▸ **Data for processing**
————————

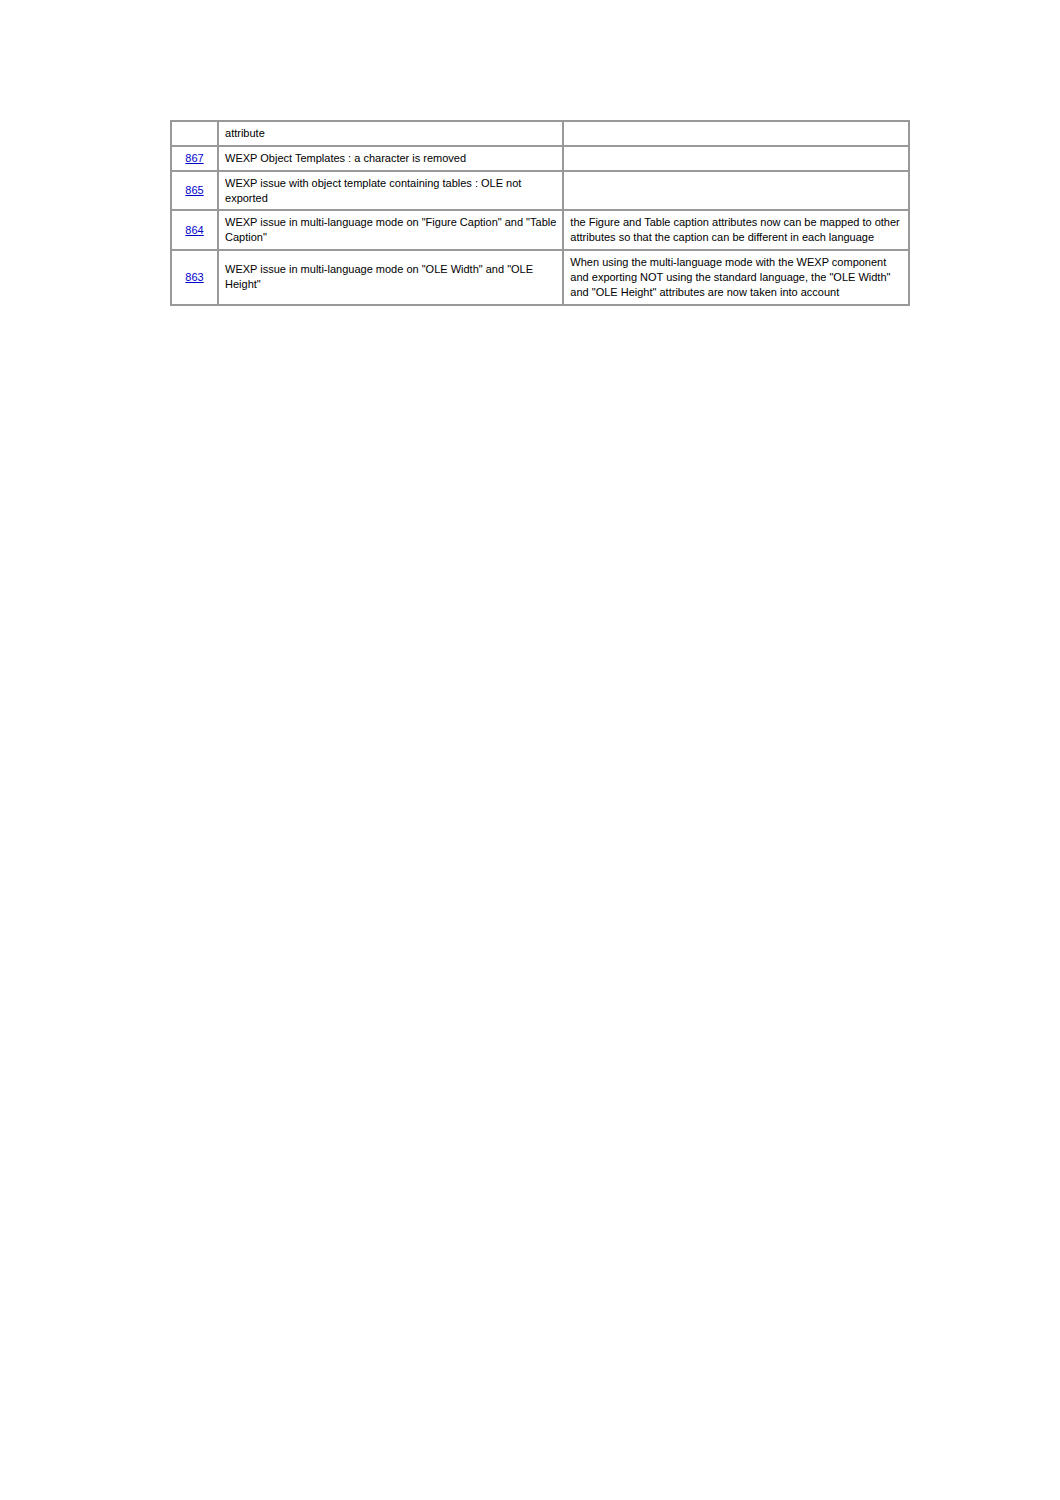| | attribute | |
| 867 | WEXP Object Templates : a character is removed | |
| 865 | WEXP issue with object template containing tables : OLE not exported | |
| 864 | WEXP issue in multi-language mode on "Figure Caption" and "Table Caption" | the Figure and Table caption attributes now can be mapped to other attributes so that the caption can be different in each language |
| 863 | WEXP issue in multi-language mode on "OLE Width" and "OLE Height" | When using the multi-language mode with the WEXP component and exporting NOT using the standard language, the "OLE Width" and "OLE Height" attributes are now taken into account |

————————

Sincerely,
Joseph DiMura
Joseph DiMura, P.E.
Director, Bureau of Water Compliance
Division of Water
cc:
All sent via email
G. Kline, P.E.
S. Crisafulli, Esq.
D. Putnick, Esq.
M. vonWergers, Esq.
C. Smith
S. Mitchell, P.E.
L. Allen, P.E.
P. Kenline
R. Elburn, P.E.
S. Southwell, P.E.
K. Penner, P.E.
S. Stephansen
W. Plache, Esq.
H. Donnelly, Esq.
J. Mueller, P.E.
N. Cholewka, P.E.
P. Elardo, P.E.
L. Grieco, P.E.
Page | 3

————————

▸ **Problem requirements**
Repeat, word for word, the lines of the material above from the one holding "attribute | |" through the one holding "exported | |". Leave out pictures.

▸ **Answer to the problem**
| | attribute | |
| 867 | WEXP Object Templates : a character is removed | |
| 865 | WEXP issue with object template containing tables : OLE not exported | |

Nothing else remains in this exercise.